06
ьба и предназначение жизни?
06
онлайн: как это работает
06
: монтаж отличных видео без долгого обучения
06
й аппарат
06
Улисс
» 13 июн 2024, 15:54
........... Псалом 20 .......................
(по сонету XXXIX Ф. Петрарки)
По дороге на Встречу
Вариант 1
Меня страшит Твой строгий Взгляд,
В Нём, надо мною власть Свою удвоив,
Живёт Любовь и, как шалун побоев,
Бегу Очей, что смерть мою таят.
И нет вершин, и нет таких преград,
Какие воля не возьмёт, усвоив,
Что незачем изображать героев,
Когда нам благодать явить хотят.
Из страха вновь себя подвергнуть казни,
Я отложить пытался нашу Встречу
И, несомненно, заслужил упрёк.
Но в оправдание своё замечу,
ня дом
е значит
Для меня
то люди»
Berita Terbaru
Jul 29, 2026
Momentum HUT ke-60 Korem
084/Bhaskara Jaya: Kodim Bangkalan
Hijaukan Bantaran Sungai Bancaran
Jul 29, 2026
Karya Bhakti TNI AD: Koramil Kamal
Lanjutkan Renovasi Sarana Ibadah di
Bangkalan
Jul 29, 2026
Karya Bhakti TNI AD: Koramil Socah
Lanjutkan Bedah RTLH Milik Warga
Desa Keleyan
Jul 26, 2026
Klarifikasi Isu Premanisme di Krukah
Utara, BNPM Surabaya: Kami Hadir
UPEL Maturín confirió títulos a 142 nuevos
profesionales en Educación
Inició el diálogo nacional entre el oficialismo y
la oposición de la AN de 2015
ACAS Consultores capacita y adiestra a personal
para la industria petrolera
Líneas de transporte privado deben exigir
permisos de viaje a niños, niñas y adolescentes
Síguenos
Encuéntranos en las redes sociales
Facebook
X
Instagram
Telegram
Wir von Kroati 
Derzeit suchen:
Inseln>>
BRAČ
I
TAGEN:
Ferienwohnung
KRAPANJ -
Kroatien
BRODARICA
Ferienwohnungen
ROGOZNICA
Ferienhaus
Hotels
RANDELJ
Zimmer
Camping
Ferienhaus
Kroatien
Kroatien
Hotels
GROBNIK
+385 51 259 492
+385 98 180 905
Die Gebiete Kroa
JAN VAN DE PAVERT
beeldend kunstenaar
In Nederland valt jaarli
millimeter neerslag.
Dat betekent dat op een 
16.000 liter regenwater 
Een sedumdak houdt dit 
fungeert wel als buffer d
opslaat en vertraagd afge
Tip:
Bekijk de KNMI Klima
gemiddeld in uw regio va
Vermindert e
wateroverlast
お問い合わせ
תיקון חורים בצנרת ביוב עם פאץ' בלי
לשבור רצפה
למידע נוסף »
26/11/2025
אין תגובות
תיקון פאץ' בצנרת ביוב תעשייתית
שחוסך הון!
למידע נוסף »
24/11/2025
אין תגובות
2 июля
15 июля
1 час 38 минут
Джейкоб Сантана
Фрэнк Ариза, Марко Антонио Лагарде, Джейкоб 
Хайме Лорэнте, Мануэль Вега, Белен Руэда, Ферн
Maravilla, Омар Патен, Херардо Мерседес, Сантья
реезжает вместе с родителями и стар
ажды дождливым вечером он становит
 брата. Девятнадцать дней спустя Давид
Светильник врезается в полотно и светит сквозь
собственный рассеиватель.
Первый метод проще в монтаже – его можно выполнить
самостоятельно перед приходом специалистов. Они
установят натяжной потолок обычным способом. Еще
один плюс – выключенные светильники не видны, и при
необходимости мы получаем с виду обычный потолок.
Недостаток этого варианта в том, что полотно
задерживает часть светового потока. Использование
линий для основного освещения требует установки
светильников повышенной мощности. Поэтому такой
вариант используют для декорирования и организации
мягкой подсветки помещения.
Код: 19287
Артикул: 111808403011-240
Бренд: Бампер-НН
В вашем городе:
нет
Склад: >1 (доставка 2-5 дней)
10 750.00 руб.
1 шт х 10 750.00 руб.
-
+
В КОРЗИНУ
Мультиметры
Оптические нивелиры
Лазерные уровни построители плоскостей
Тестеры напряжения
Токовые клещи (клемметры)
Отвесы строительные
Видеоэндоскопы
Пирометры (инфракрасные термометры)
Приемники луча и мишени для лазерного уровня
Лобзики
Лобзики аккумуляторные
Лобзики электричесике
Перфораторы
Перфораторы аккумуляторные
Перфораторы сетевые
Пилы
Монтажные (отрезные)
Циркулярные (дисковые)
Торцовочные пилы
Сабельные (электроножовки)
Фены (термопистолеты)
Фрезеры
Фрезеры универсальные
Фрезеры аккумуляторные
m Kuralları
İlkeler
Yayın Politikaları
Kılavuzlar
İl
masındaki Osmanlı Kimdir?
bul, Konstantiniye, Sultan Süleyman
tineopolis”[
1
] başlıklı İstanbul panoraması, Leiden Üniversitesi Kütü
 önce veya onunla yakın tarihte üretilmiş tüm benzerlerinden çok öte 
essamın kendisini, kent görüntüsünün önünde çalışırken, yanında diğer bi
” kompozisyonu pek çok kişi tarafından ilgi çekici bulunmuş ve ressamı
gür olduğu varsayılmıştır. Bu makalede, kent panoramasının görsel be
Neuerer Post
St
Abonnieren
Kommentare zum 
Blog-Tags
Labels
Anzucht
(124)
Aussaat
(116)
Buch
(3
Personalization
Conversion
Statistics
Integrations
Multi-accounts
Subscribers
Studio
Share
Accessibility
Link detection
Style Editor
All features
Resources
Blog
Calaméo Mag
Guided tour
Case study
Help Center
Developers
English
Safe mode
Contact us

JOB:
Reproduce every record above, word for word.

ANSWER TO THE EXERCISE:
06
ьба и предназначение жизни?
06
онлайн: как это работает
06
: монтаж отличных видео без долгого обучения
06
й аппарат
06
Улисс
» 13 июн 2024, 15:54
........... Псалом 20 .......................
(по сонету XXXIX Ф. Петрарки)
По дороге на Встречу
Вариант 1
Меня страшит Твой строгий Взгляд,
В Нём, надо мною власть Свою удвоив,
Живёт Любовь и, как шалун побоев,
Бегу Очей, что смерть мою таят.
И нет вершин, и нет таких преград,
Какие воля не возьмёт, усвоив,
Что незачем изображать героев,
Когда нам благодать явить хотят.
Из страха вновь себя подвергнуть казни,
Я отложить пытался нашу Встречу
И, несомненно, заслужил упрёк.
Но в оправдание своё замечу,
ня дом
е значит
Для меня
то люди»
Berita Terbaru
Jul 29, 2026
Momentum HUT ke-60 Korem
084/Bhaskara Jaya: Kodim Bangkalan
Hijaukan Bantaran Sungai Bancaran
Jul 29, 2026
Karya Bhakti TNI AD: Koramil Kamal
Lanjutkan Renovasi Sarana Ibadah di
Bangkalan
Jul 29, 2026
Karya Bhakti TNI AD: Koramil Socah
Lanjutkan Bedah RTLH Milik Warga
Desa Keleyan
Jul 26, 2026
Klarifikasi Isu Premanisme di Krukah
Utara, BNPM Surabaya: Kami Hadir
UPEL Maturín confirió títulos a 142 nuevos
profesionales en Educación
Inició el diálogo nacional entre el oficialismo y
la oposición de la AN de 2015
ACAS Consultores capacita y adiestra a personal
para la industria petrolera
Líneas de transporte privado deben exigir
permisos de viaje a niños, niñas y adolescentes
Síguenos
Encuéntranos en las redes sociales
Facebook
X
Instagram
Telegram
Wir von Kroati 
Derzeit suchen:
Inseln>>
BRAČ
I
TAGEN:
Ferienwohnung
KRAPANJ -
Kroatien
BRODARICA
Ferienwohnungen
ROGOZNICA
Ferienhaus
Hotels
RANDELJ
Zimmer
Camping
Ferienhaus
Kroatien
Kroatien
Hotels
GROBNIK
+385 51 259 492
+385 98 180 905
Die Gebiete Kroa
JAN VAN DE PAVERT
beeldend kunstenaar
In Nederland valt jaarli
millimeter neerslag.
Dat betekent dat op een 
16.000 liter regenwater 
Een sedumdak houdt dit 
fungeert wel als buffer d
opslaat en vertraagd afge
Tip:
Bekijk de KNMI Klima
gemiddeld in uw regio va
Vermindert e
wateroverlast
お問い合わせ
תיקון חורים בצנרת ביוב עם פאץ' בלי
לשבור רצפה
למידע נוסף »
26/11/2025
אין תגובות
תיקון פאץ' בצנרת ביוב תעשייתית
שחוסך הון!
למידע נוסף »
24/11/2025
אין תגובות
2 июля
15 июля
1 час 38 минут
Джейкоб Сантана
Фрэнк Ариза, Марко Антонио Лагарде, Джейкоб 
Хайме Лорэнте, Мануэль Вега, Белен Руэда, Ферн
Maravilla, Омар Патен, Херардо Мерседес, Сантья
реезжает вместе с родителями и стар
ажды дождливым вечером он становит
 брата. Девятнадцать дней спустя Давид
Светильник врезается в полотно и светит сквозь
собственный рассеиватель.
Первый метод проще в монтаже – его можно выполнить
самостоятельно перед приходом специалистов. Они
установят натяжной потолок обычным способом. Еще
один плюс – выключенные светильники не видны, и при
необходимости мы получаем с виду обычный потолок.
Недостаток этого варианта в том, что полотно
задерживает часть светового потока. Использование
линий для основного освещения требует установки
светильников повышенной мощности. Поэтому такой
вариант используют для декорирования и организации
мягкой подсветки помещения.
Код: 19287
Артикул: 111808403011-240
Бренд: Бампер-НН
В вашем городе:
нет
Склад: >1 (доставка 2-5 дней)
10 750.00 руб.
1 шт х 10 750.00 руб.
-
+
В КОРЗИНУ
Мультиметры
Оптические нивелиры
Лазерные уровни построители плоскостей
Тестеры напряжения
Токовые клещи (клемметры)
Отвесы строительные
Видеоэндоскопы
Пирометры (инфракрасные термометры)
Приемники луча и мишени для лазерного уровня
Лобзики
Лобзики аккумуляторные
Лобзики электричесике
Перфораторы
Перфораторы аккумуляторные
Перфораторы сетевые
Пилы
Монтажные (отрезные)
Циркулярные (дисковые)
Торцовочные пилы
Сабельные (электроножовки)
Фены (термопистолеты)
Фрезеры
Фрезеры универсальные
Фрезеры аккумуляторные
m Kuralları
İlkeler
Yayın Politikaları
Kılavuzlar
İl
masındaki Osmanlı Kimdir?
bul, Konstantiniye, Sultan Süleyman
tineopolis”[
1
] başlıklı İstanbul panoraması, Leiden Üniversitesi Kütü
 önce veya onunla yakın tarihte üretilmiş tüm benzerlerinden çok öte 
essamın kendisini, kent görüntüsünün önünde çalışırken, yanında diğer bi
” kompozisyonu pek çok kişi tarafından ilgi çekici bulunmuş ve ressamı
gür olduğu varsayılmıştır. Bu makalede, kent panoramasının görsel be
Neuerer Post
St
Abonnieren
Kommentare zum 
Blog-Tags
Labels
Anzucht
(124)
Aussaat
(116)
Buch
(3
Personalization
Conversion
Statistics
Integrations
Multi-accounts
Subscribers
Studio
Share
Accessibility
Link detection
Style Editor
All features
Resources
Blog
Calaméo Mag
Guided tour
Case study
Help Center
Developers
English
Safe mode
Contact us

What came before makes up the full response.